The Green Party, a left-leaning progressive movement, is also adding seats. Its leader, Zack Polanski, pronounced the two-party system “dead and buried” after the Greens won a crucial mayoral contest in Hackney, a borough in Inner London. The Greens are also expected to pick up their first constituency seats in Scotland, where the make-up of parliament is at stake with the overall winner expected to be the Scottish National Party, again displacing Labor. Similarly in Wales, the 30 year rule of Labor is set to end with just 10 or so of the 60 parliamentary seats with the national (Welsh) Plaid Cymru Party and Reform picking up much of the rest.
Relics of a Bygone Order
We decided to spend some time talking about the UK elections this week because we see this as part and parcel of the same phenomenon we were talking about last week, namely, the widespread and deep-seated disillusion being felt in so many households in so many parts of the world. Last week, you will recall, we highlighted the dismal numbers reflected in the University of Michigan household sentiment report – the lowest in 66 years’ worth of data. Well, we got the latest Michigan survey numbers this morning and they are even worse than the previous ones, for a second straight month of record lows. Dissatisfaction with the direction of consumer prices, anxiety about their future prospects and lack of trust in the country’s institutions are all in the mix. These are the same sentiments being reflected across the pond today as voters turn their back on the once-reliable two party system of an age gone by.
Here in the US we don’t have a parliamentary system, so voters aren’t able to throw their support into other parties that would have a reasonable chance to prevail in elections. In the UK, as in much of Europe, these other parties have long played a role as coalition partners when neither major party manages to win outright. But recent polls show a large and growing dissatisfaction by Americans with both of our major parties. Around 45 percent of all US voters now identify as independent, according to Gallup News. That’s the highest percentage since Gallup started gathering this data in 1988.

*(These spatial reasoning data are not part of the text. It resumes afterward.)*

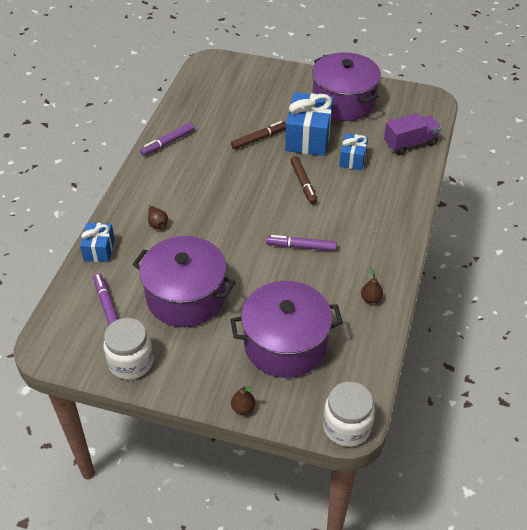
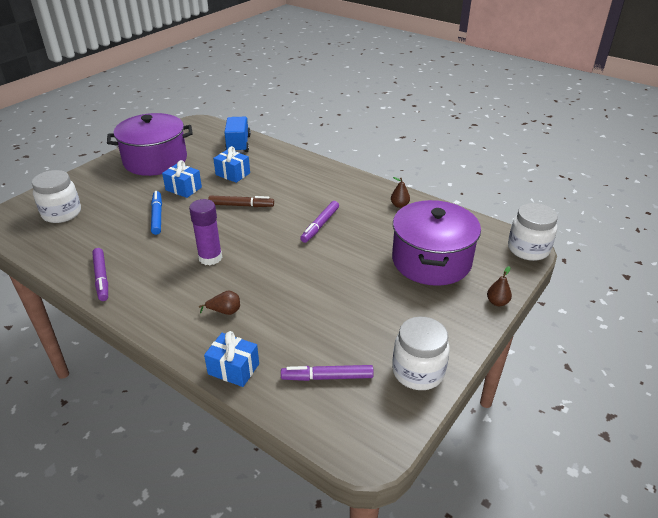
camera: 70 degrees left, 10 degrees down
(186, 297) = (344, 311): purple pot -> none
(218, 191) = (210, 258): none -> purple glue stick
(234, 86) = (62, 213): none -> white jar
(259, 139) = (157, 216): brown marker -> blue marker
(308, 137) = (183, 189): blue gift -> blue gift, size x0.56
(410, 143) = (238, 144): purple truck -> blue truck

Defenders of this bygone relic of a system may look around them and wonder why anyone should care. Hey, we just got another respectable jobs report this morning from the BLS, with nonfarm payroll gains of 114,000 and a still-modest 4.3 percent unemployment rate. The economy is growing, companies are making scads of money and the stock market seems happy to clamber up whatever wall of worry is put in front of it. All true. But the economy still depends on people, and it depends on a stable political framework in which these people can operate. That framework increasingly appears to be under threat. Policymakers would do well to pay attention to what is happening in Hackey, and Edinburgh, and Cardiff, and figure out how to solve some of the things that are manifestly on the minds of the citizens they serve.